(PROBLEM REQUIREMENTS): Look below for the line containing "Write lens after". Reproduce it and every line after it exactly, and nothing more.

(Data records):
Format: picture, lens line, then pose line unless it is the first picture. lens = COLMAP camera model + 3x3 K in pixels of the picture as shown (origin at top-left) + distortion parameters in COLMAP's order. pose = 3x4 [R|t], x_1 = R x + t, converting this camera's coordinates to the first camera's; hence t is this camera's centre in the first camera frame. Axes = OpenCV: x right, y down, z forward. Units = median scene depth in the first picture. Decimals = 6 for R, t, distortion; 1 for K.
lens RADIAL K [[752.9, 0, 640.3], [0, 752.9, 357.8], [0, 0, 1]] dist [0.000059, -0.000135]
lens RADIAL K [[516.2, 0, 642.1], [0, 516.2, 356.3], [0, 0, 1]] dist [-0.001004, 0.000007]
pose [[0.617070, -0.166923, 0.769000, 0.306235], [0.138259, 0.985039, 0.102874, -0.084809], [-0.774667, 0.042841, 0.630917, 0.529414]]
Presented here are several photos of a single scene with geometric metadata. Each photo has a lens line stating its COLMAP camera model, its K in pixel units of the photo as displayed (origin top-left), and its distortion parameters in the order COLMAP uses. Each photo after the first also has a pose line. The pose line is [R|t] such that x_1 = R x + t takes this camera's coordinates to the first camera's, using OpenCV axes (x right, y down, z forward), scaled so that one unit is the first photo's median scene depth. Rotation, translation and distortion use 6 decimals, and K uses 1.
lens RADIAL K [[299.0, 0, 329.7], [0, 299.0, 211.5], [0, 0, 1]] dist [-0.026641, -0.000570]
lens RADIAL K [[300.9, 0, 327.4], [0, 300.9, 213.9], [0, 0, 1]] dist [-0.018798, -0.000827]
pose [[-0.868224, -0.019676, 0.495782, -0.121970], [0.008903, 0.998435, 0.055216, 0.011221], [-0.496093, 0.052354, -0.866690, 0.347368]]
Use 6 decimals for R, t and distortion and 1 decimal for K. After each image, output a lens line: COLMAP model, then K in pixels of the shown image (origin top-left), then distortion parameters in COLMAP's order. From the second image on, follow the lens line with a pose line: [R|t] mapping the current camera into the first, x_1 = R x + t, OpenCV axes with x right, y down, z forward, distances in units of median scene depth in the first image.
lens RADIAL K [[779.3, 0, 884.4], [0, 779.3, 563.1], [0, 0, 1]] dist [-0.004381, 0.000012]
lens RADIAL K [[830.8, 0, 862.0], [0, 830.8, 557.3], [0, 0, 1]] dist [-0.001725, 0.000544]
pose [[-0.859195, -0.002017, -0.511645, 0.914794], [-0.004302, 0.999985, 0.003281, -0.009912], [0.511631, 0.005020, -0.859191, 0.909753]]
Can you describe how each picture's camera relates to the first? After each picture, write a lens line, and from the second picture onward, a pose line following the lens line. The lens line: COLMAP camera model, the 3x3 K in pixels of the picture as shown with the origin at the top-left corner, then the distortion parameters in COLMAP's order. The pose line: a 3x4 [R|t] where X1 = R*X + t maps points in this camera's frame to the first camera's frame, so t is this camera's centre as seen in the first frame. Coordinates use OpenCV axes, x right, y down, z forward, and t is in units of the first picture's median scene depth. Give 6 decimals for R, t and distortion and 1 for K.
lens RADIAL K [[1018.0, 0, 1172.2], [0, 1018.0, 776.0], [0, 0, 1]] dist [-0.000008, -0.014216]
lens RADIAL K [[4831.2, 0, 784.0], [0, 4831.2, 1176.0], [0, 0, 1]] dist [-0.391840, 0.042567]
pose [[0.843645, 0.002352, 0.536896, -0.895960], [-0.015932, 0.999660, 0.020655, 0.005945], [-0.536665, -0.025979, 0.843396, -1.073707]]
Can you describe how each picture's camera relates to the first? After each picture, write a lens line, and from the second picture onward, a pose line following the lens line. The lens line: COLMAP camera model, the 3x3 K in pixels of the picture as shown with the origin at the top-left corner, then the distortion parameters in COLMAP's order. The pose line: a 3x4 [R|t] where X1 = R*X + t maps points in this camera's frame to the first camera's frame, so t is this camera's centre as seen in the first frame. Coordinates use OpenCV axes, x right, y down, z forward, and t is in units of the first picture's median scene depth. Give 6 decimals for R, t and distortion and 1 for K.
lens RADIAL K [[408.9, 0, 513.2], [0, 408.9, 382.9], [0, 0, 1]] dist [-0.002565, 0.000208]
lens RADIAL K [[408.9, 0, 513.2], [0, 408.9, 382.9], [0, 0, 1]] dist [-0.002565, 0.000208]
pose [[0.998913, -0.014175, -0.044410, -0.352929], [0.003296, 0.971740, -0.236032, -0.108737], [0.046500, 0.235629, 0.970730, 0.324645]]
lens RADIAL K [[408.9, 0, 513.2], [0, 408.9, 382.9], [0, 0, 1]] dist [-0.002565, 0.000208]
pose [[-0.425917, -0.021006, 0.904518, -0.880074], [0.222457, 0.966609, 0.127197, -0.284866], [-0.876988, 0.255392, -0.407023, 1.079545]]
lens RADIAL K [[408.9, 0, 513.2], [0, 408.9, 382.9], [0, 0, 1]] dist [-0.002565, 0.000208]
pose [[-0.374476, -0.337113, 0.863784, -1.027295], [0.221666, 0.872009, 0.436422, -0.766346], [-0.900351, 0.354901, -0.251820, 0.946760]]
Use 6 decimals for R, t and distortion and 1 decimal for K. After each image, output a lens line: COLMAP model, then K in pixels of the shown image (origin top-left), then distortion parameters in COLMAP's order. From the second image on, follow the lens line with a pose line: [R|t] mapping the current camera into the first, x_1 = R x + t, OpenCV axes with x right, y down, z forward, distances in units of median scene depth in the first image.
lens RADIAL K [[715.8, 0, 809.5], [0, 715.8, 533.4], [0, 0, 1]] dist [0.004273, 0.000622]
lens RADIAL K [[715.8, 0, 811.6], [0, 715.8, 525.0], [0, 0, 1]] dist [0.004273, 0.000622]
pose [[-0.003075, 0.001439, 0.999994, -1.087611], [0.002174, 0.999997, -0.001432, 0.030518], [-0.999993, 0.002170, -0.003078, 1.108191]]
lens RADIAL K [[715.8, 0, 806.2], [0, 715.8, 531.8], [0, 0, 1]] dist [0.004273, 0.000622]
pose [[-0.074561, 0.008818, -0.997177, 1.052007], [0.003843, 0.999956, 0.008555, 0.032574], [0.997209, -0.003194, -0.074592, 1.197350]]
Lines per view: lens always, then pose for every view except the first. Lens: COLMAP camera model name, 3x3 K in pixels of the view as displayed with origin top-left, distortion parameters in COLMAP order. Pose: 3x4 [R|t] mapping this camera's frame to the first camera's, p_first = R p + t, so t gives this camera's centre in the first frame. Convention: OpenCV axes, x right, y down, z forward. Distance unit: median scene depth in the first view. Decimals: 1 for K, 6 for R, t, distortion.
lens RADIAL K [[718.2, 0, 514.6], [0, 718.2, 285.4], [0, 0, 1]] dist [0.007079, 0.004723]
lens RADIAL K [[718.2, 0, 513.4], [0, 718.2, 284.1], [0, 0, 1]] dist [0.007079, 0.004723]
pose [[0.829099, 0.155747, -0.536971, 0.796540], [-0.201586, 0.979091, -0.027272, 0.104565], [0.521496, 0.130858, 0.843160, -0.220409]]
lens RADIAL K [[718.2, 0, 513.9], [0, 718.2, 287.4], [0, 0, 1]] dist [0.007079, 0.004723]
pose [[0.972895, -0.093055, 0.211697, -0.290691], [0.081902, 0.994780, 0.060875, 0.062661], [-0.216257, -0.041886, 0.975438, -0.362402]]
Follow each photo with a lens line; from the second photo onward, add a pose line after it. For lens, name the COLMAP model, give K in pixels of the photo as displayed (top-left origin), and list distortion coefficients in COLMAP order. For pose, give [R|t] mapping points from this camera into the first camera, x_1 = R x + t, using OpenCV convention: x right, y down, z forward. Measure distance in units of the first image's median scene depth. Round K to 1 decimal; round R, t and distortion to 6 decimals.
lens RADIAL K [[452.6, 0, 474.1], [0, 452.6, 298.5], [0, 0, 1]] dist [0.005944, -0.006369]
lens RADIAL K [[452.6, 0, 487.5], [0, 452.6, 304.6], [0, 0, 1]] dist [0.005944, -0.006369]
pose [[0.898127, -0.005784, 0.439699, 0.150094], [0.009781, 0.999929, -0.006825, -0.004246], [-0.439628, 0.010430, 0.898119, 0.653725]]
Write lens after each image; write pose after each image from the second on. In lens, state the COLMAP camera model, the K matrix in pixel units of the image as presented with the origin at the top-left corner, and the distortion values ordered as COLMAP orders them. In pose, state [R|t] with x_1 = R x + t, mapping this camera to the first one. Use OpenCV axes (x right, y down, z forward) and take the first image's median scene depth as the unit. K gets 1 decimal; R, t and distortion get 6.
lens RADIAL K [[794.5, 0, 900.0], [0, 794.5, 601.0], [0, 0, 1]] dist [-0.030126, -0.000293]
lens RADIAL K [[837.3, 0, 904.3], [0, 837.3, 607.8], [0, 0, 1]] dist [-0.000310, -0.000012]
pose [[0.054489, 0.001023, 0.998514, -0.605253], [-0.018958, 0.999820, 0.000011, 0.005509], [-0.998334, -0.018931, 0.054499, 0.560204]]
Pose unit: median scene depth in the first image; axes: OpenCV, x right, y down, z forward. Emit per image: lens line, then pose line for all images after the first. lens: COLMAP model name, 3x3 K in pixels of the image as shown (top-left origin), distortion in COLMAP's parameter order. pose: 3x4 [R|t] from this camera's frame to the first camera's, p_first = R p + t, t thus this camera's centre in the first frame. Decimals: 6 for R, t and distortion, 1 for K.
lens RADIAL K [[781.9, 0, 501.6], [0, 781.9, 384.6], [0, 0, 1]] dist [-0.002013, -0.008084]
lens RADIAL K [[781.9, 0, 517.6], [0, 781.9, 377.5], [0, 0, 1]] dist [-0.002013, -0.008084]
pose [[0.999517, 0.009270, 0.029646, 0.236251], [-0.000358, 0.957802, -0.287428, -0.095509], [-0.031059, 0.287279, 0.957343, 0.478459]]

(YOUR SOLUTION):
Write lens after each image; write pose after each image from the second on. In lens, state the COLMAP camera model, the K matrix in pixel units of the image as presented with the origin at the top-left corner, and the distortion values ordered as COLMAP orders them. In pose, state [R|t] with x_1 = R x + t, mapping this camera to the first one. Use OpenCV axes (x right, y down, z forward) and take the first image's median scene depth as the unit. K gets 1 decimal; R, t and distortion get 6.
lens RADIAL K [[794.5, 0, 900.0], [0, 794.5, 601.0], [0, 0, 1]] dist [-0.030126, -0.000293]
lens RADIAL K [[837.3, 0, 904.3], [0, 837.3, 607.8], [0, 0, 1]] dist [-0.000310, -0.000012]
pose [[0.054489, 0.001023, 0.998514, -0.605253], [-0.018958, 0.999820, 0.000011, 0.005509], [-0.998334, -0.018931, 0.054499, 0.560204]]
Pose unit: median scene depth in the first image; axes: OpenCV, x right, y down, z forward. Emit per image: lens line, then pose line for all images after the first. lens: COLMAP model name, 3x3 K in pixels of the image as shown (top-left origin), distortion in COLMAP's parameter order. pose: 3x4 [R|t] from this camera's frame to the first camera's, p_first = R p + t, t thus this camera's centre in the first frame. Decimals: 6 for R, t and distortion, 1 for K.
lens RADIAL K [[781.9, 0, 501.6], [0, 781.9, 384.6], [0, 0, 1]] dist [-0.002013, -0.008084]
lens RADIAL K [[781.9, 0, 517.6], [0, 781.9, 377.5], [0, 0, 1]] dist [-0.002013, -0.008084]
pose [[0.999517, 0.009270, 0.029646, 0.236251], [-0.000358, 0.957802, -0.287428, -0.095509], [-0.031059, 0.287279, 0.957343, 0.478459]]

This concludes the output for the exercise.